TASK PROMPT:
Copy out each line of the data that holds the word "bottom".
::: EXTRACTED RECORDS :::
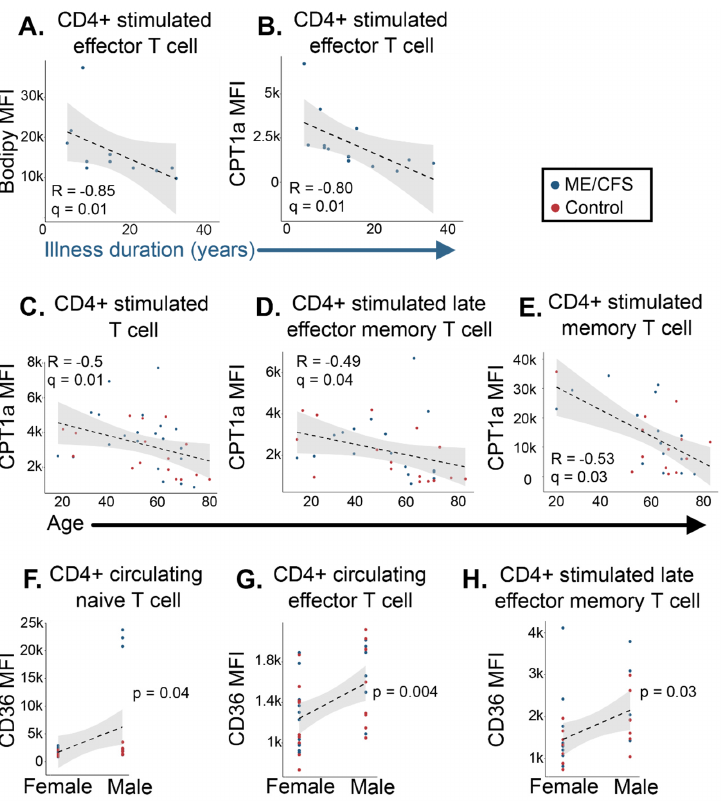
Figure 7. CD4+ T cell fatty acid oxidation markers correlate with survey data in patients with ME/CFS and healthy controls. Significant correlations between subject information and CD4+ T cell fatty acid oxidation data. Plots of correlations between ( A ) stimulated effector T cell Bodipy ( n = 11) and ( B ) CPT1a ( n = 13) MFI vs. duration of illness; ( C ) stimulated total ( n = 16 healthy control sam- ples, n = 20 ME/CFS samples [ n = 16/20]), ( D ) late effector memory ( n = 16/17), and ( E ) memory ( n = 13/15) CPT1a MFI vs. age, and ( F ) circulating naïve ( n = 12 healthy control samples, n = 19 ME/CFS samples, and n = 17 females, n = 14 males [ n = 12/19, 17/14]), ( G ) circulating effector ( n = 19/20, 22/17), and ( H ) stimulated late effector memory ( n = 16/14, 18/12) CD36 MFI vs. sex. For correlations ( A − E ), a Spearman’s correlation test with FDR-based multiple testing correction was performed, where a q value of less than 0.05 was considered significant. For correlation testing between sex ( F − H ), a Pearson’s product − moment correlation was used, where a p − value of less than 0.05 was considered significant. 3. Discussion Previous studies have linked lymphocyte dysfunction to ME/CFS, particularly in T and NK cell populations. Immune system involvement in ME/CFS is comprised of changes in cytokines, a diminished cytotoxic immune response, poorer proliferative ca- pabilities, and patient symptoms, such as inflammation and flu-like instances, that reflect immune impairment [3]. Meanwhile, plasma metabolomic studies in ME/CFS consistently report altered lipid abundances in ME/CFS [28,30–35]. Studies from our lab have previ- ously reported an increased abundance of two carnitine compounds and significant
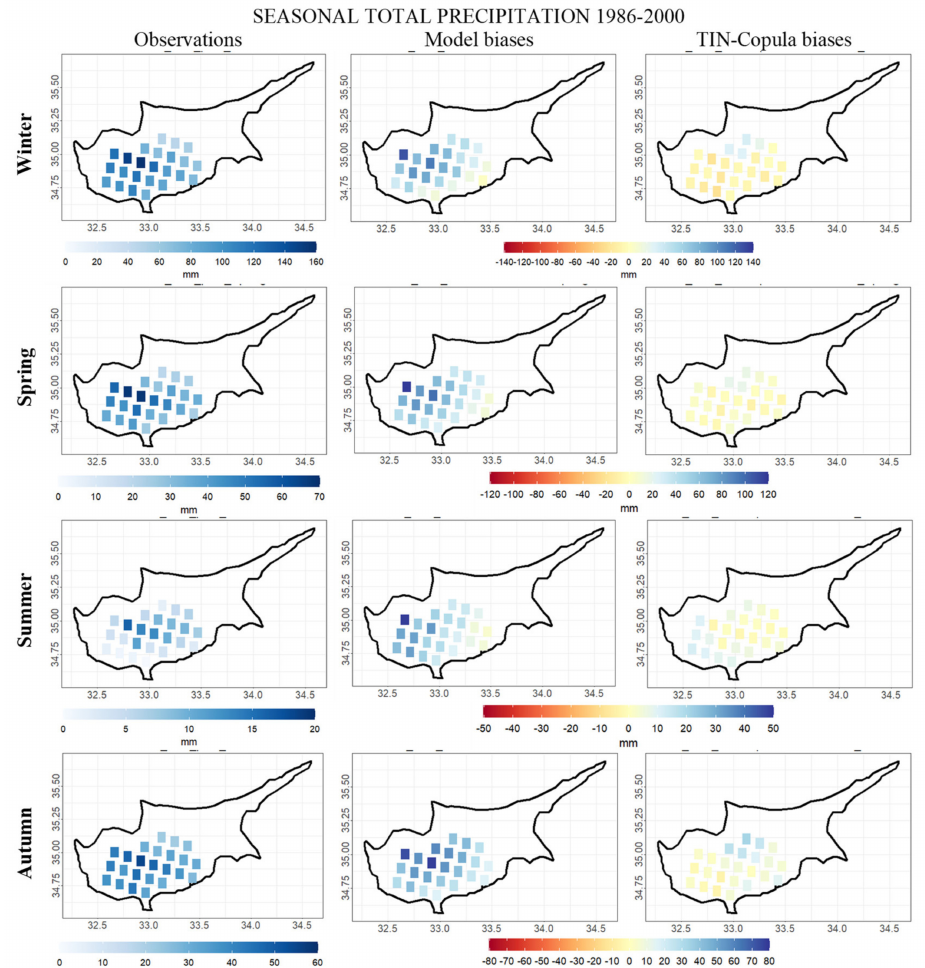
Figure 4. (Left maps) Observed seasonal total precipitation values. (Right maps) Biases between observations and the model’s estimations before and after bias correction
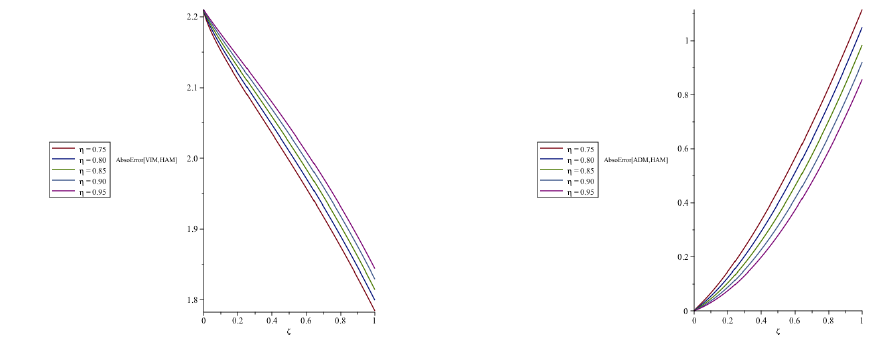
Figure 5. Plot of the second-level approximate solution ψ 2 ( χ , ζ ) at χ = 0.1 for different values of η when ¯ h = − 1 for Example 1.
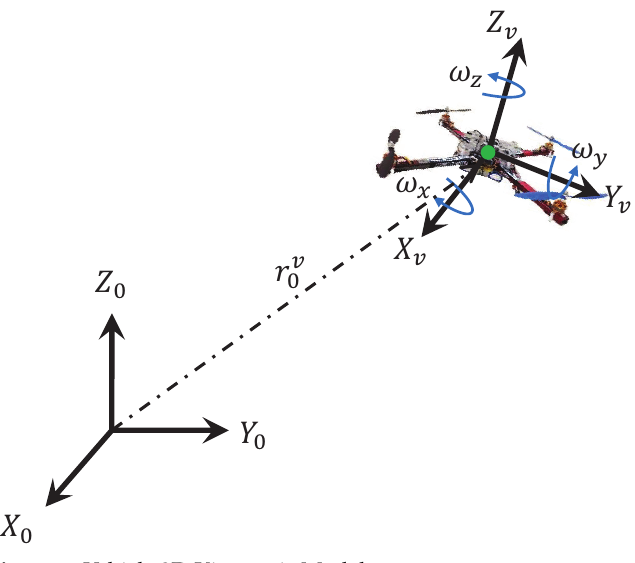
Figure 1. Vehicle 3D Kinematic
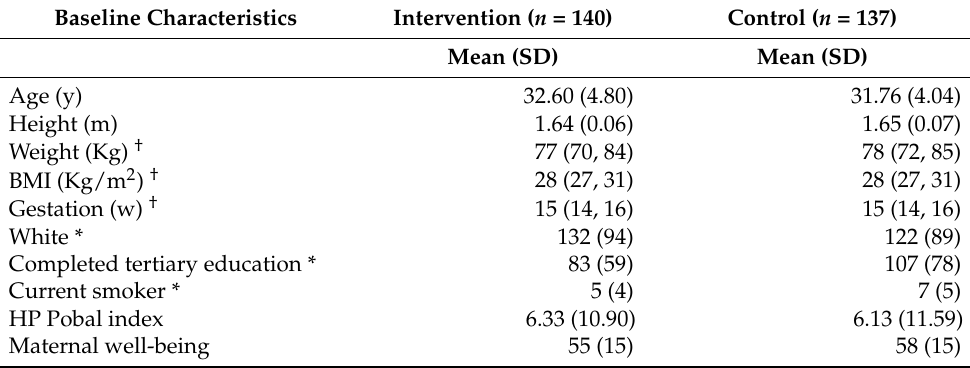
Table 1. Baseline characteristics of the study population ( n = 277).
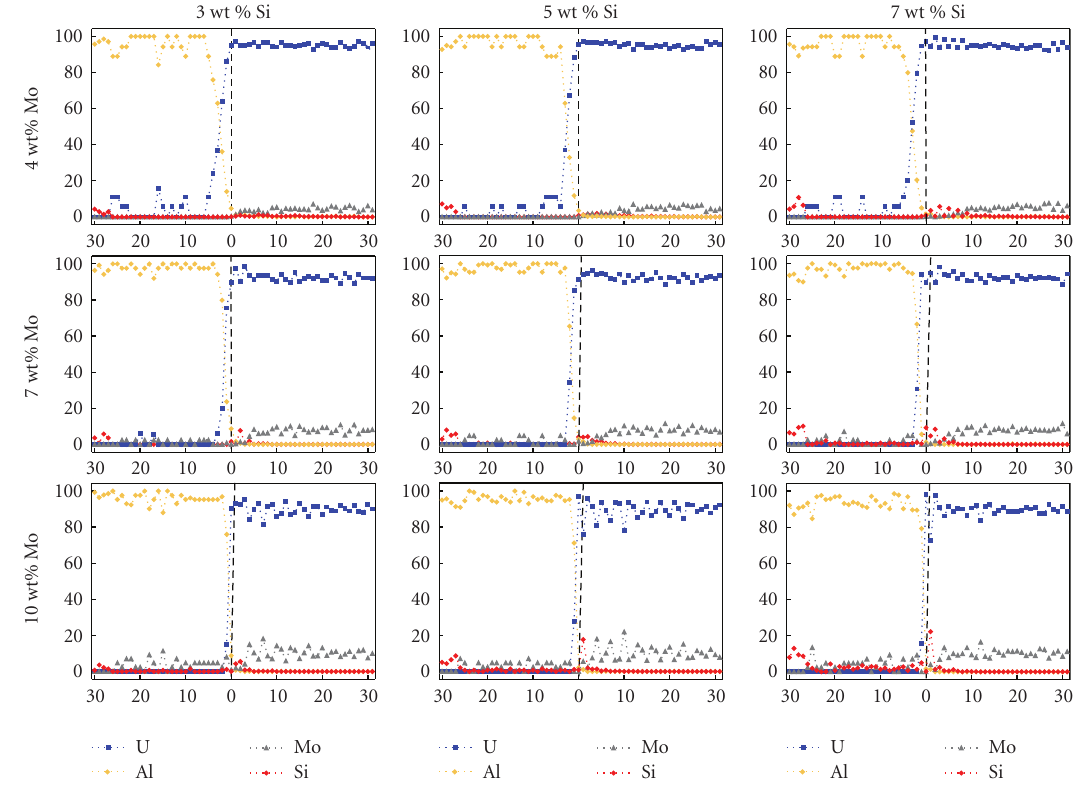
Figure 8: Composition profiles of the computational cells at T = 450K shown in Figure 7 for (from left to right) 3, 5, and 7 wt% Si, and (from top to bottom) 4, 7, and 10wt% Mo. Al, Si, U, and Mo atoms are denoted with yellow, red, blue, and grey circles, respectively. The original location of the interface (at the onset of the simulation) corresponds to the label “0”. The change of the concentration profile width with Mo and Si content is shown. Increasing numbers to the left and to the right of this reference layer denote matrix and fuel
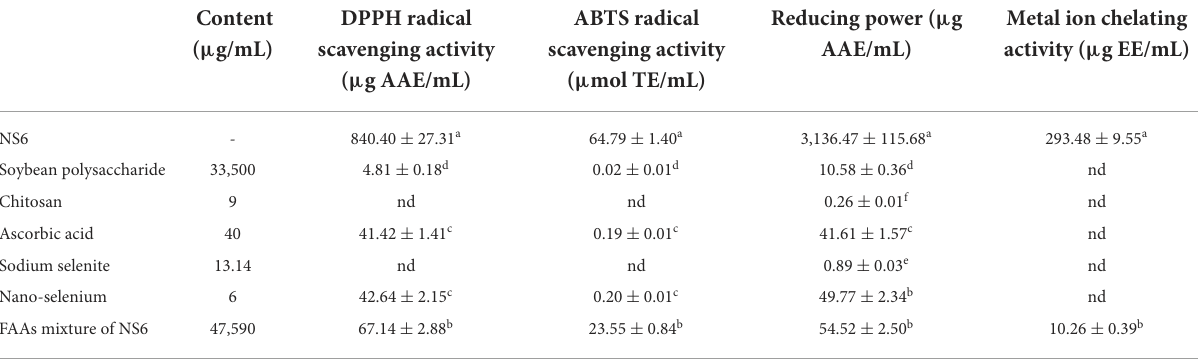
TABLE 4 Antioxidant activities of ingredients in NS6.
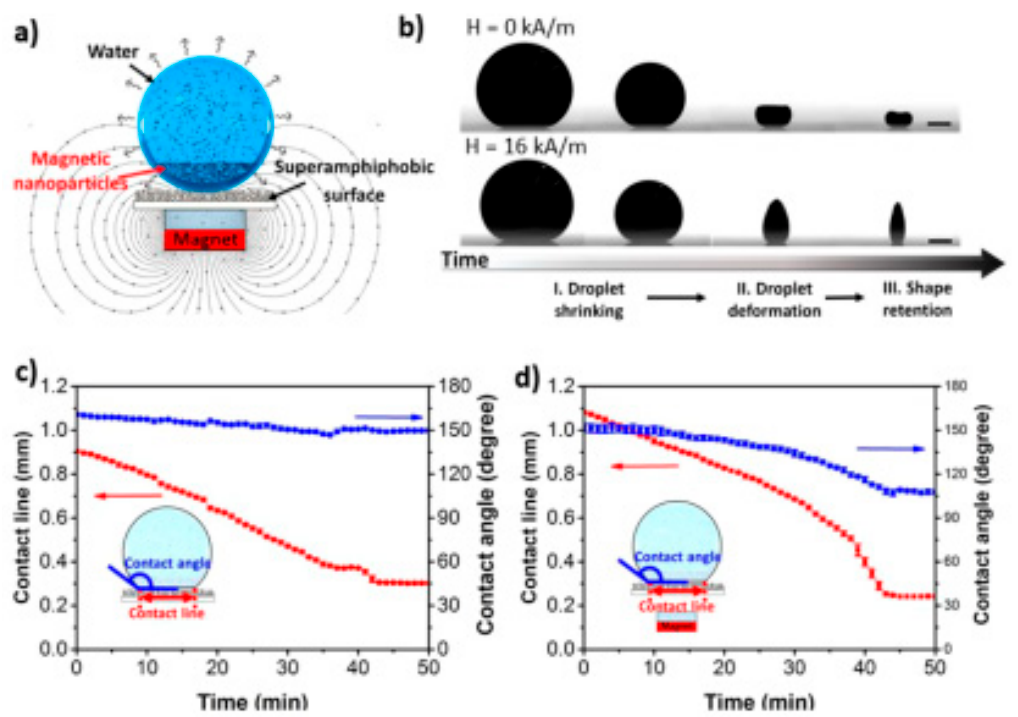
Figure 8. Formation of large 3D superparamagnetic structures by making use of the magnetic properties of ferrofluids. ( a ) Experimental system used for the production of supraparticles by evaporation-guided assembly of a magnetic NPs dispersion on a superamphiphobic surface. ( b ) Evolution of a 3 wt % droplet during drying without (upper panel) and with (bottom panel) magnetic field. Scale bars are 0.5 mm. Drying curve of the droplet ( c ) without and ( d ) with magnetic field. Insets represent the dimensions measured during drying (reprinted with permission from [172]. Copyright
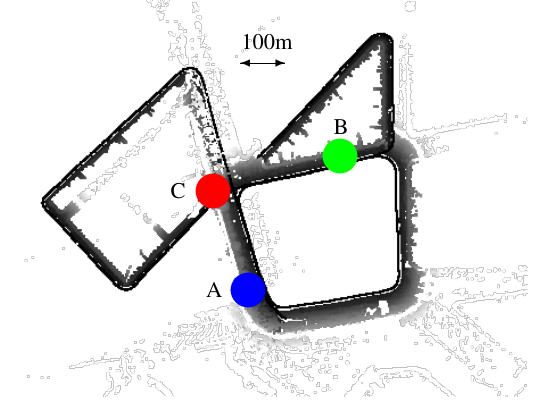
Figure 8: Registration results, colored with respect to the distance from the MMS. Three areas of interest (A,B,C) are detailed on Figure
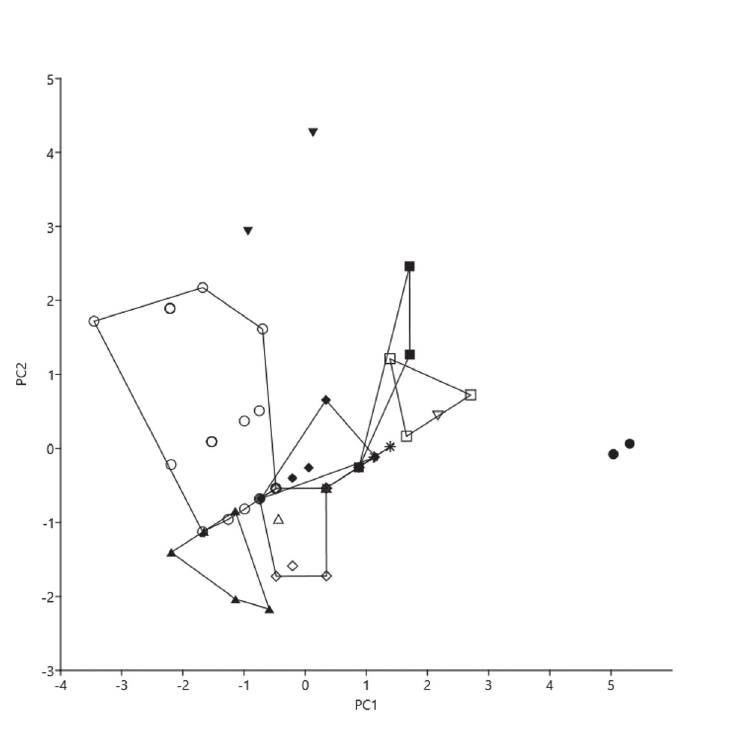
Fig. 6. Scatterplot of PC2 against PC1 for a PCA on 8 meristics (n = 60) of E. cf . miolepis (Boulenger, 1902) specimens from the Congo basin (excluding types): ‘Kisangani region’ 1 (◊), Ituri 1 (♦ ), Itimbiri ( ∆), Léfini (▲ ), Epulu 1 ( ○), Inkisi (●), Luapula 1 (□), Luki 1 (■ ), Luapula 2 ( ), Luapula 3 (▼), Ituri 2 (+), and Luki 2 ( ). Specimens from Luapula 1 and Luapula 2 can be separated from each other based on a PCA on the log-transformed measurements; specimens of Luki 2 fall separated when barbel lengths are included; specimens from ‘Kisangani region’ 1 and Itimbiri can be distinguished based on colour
:::
ANSWER TO THIS EXERCISE:
Figure 8: Composition profiles of the computational cells at T = 450K shown in Figure 7 for (from left to right) 3, 5, and 7 wt% Si, and (from top to bottom) 4, 7, and 10wt% Mo. Al, Si, U, and Mo atoms are denoted with yellow, red, blue, and grey circles, respectively. The original location of the interface (at the onset of the simulation) corresponds to the label “0”. The change of the concentration profile width with Mo and Si content is shown. Increasing numbers to the left and to the right of this reference layer denote matrix and fuel
Figure 8. Formation of large 3D superparamagnetic structures by making use of the magnetic properties of ferrofluids. ( a ) Experimental system used for the production of supraparticles by evaporation-guided assembly of a magnetic NPs dispersion on a superamphiphobic surface. ( b ) Evolution of a 3 wt % droplet during drying without (upper panel) and with (bottom panel) magnetic field. Scale bars are 0.5 mm. Drying curve of the droplet ( c ) without and ( d ) with magnetic field. Insets represent the dimensions measured during drying (reprinted with permission from [172]. Copyright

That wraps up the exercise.